ADR-015: Per-Segment Model Checkpointing is Non-Negotiable
Date: 2026-04-15
Status: Active
Decision: Save model.zip after every training segment, not just at the end. If the runner is killed (timeout, crash, Ctrl+C), the latest checkpoint is on disk and training is never completely lost.
Why: Five trials timed out with no saved model. Hours of gradient updates existed only in RAM and were lost on SIGKILL.
ADR-016: Verify Fixes Are Running Before Walking Away
Date: 2026-04-15
Status: Active
Decision: After committing any fix, verify the running process is actually using the new code (check PID, log output, parameter values) before declaring it fixed. Commit + push ≠ running.
Why: Multiple fixes (90k step cap, checkpointing, rescue eval) were committed but the controller was never restarted. The fixes never ran. This caused several more timeouts that the fixes were meant to prevent.
ADR-017: Always Save the BEST Model During Training, Never Just the Latest
Date: 2026-04-17 Status: Active — enforced
Decision: Every training script must save the best model found during training, not just the final weights. Two mechanisms are approved:
train_multitrack()in multitrack_runner.py — tracksbest_segment_reward, savesbest_model.zipon every new high score, reloads it at the end.- SB3
EvalCallback(best_model_save_path=..., deterministic=True)for standalone scripts.
No training script may be written or run without one of these two mechanisms.
Why this matters: PPO policy weights can and do drift during long training runs. A model that could drive at step 30k may be broken at step 90k. Saving only the final weights throws away the best model found during training.
What was lost because this wasn't in place:
- Wave 4 mountain_track Exp3/4/5: model was doing 20-second laps at step 30k. Final model at step 90k crashed in 13 steps. Irrecoverable.
- Untold mid-training peaks across Wave 3 and Wave 4 that were never captured.
Root cause of the oversight: Phase 2 autoresearch used 13k-step trials on a simple single track. The final model happened to be the best model (no time to drift). This false assumption was carried forward into longer multi-track training where it was wrong. The word "checkpoint" was misleading — we were saving the latest, not the best.
Implementation: See train_multitrack() in multitrack_runner.py — the
best_segment_reward tracking and best_model.zip save logic added 2026-04-17.
ADR-018: StuckTerminationWrapper is the correct collision fix — NOT OnCollisionStay
Date: 2026-04-18 Status: Active
Decision: Do NOT add OnCollisionStay to the Unity simulator. Use StuckTerminationWrapper (displacement < 0.5m over N steps → terminate).
Why OnCollisionStay is wrong: The car legitimately rubs against barriers while cornering — this should be allowed to continue.

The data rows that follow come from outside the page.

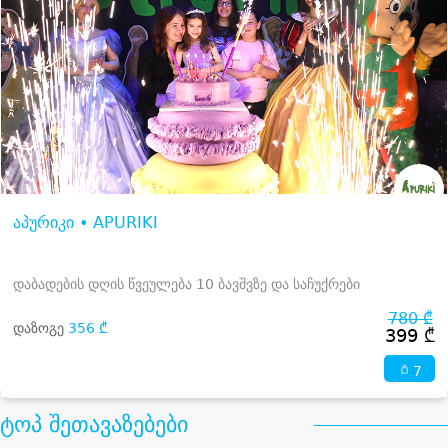
აპურიკი • APURIKI
დაბადების დღის წვეულება 10 ბავშვზე და საჩუქრები
780 ₾
დაზოგე
356 ₾
399 ₾
7
ტოპ შეთავაზებები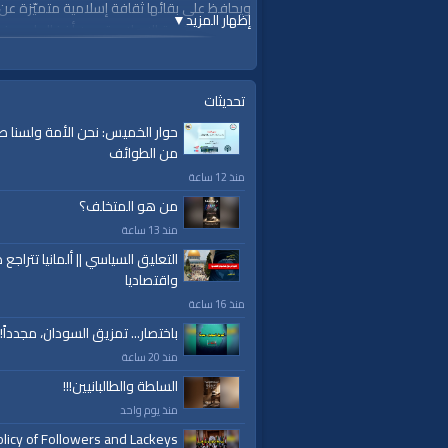
ويحافظ على بقائها ثقافة إسلامية متميّزة عن
إظهار المزيد
▼
يلاحظوا العقيدة الإسلامية حين أخذ العلوم، ف
أجيالاً...
كتاب الشخصية الإسلامية - الجزء الأول - صفحة 70
تحديثات
حوار الخميس: نحن الأمة ولسنا ط
من الطوائف
لمشاهدة المزيد
منذ 12 ساعة
من هو المتخلف؟
/index.php/c/waqprograms-ourculture-94/
منذ 13 ساعة
التعليق السياسي || ألمانيا تتراجع ص
واقتصاديا
قناة الواقية: انحياز إلى مبدأ الأمة
منذ 16 ساعة
باختصار... تمزيق السودان، مجدداً!
@قناة الواقية
#قناة_الواقية
منذ 20 ساعة
.com/alwaqiyahtube | alwaqiyahtv@twitter
السلطة والطالبانيين!!!
منذ يوم واحد
الفئات:
licy of Followers and Lackeys
من ثقافتنا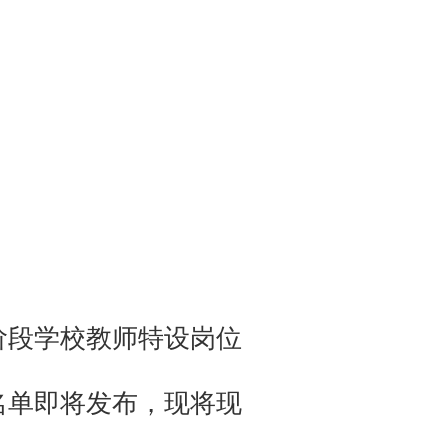
育阶段学校教师特设岗位
名单即将发布，现将现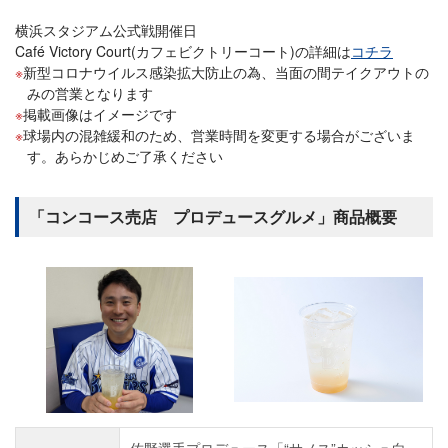
横浜スタジアム公式戦開催日
Café Victory Court(カフェビクトリーコート)の詳細は
コチラ
新型コロナウイルス感染拡大防止の為、当面の間テイクアウトの
みの営業となります
掲載画像はイメージです
球場内の混雑緩和のため、営業時間を変更する場合がございま
す。あらかじめご了承ください
「コンコース売店 プロデュースグルメ」商品概要
佐野選手プロデュース「“サノス”カッシュ白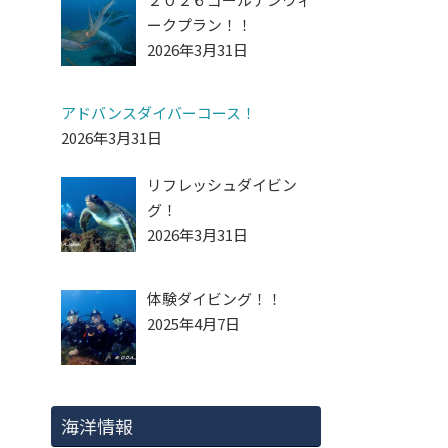
ークプラン！！
2026年3月31日
アドバンスダイバーコース！
2026年3月31日
リフレッシュダイビン
グ！
2026年3月31日
体験ダイビング！！
2025年4月7日
海洋情報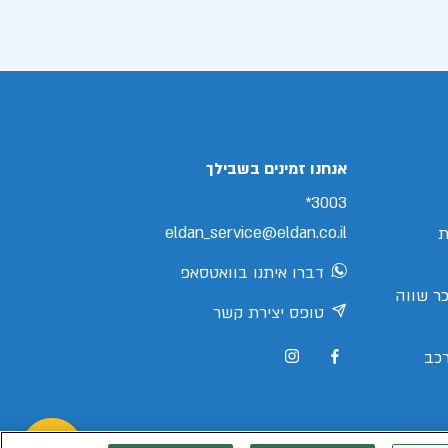
אנחנו זמינים בשבילך
3003*
eldan_service@eldan.co.il
ת
דברו איתנו בוואטסאפ
ר שווה
טופס יצירת קשר
כב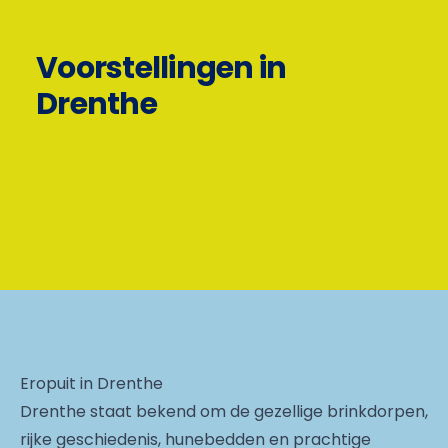
Voorstellingen in
Drenthe
Eropuit in Drenthe
Drenthe staat bekend om de gezellige brinkdorpen,
rijke geschiedenis, hunebedden en prachtige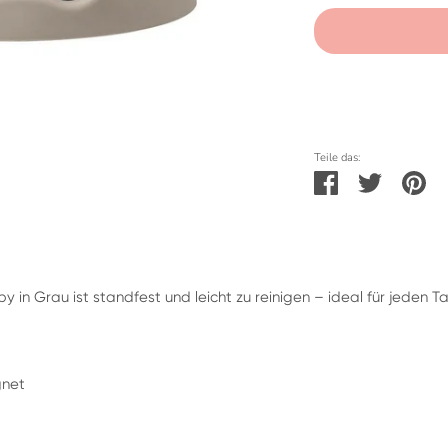
Teile das:
Teilen
Twittern
Pi
in Grau ist standfest und leicht zu reinigen – ideal für jeden T
gnet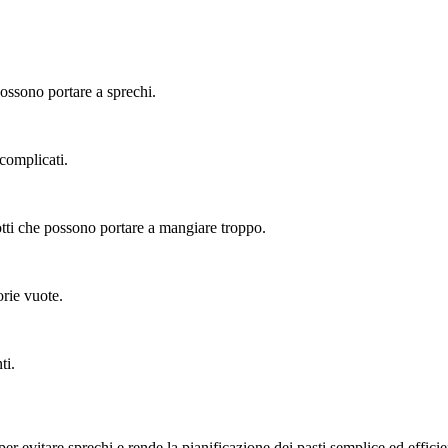
ossono portare a sprechi.
complicati.
otti che possono portare a mangiare troppo.
orie vuote.
ti.
per evitare sprechi e rende la pianificazione dei pasti semplice ed effici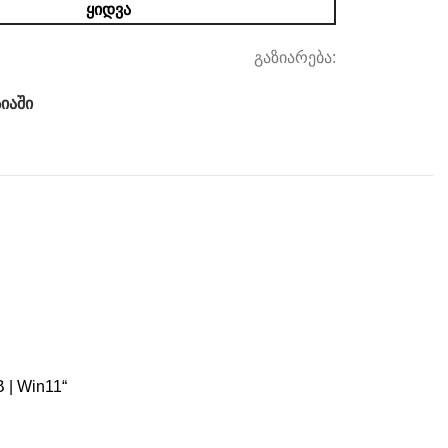
ᲧᲘᲓᲕᲐ
გაზიარება:
იაში
 | Win11“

OnCollisionStay would fire on BOTH rubbing AND stuck scenarios, terminating valid driving attempts.
Why StuckTerminationWrapper is right:
- Rubbing + still moving forward: displacement > 0.5m in 80 steps → continues ✅
- Stuck perpendicular, wheels spinning: displacement < 0.5m in 80 steps → terminates ✅
The distinction between "rubbing" and "stuck" is made by checking positional progress, not collision contact. This is the correct signal.
Tuning note: stuck_steps=80 (~5 seconds at 16 steps/sec). Could be reduced to 40 (~2.5 seconds) if stuck periods are observably long.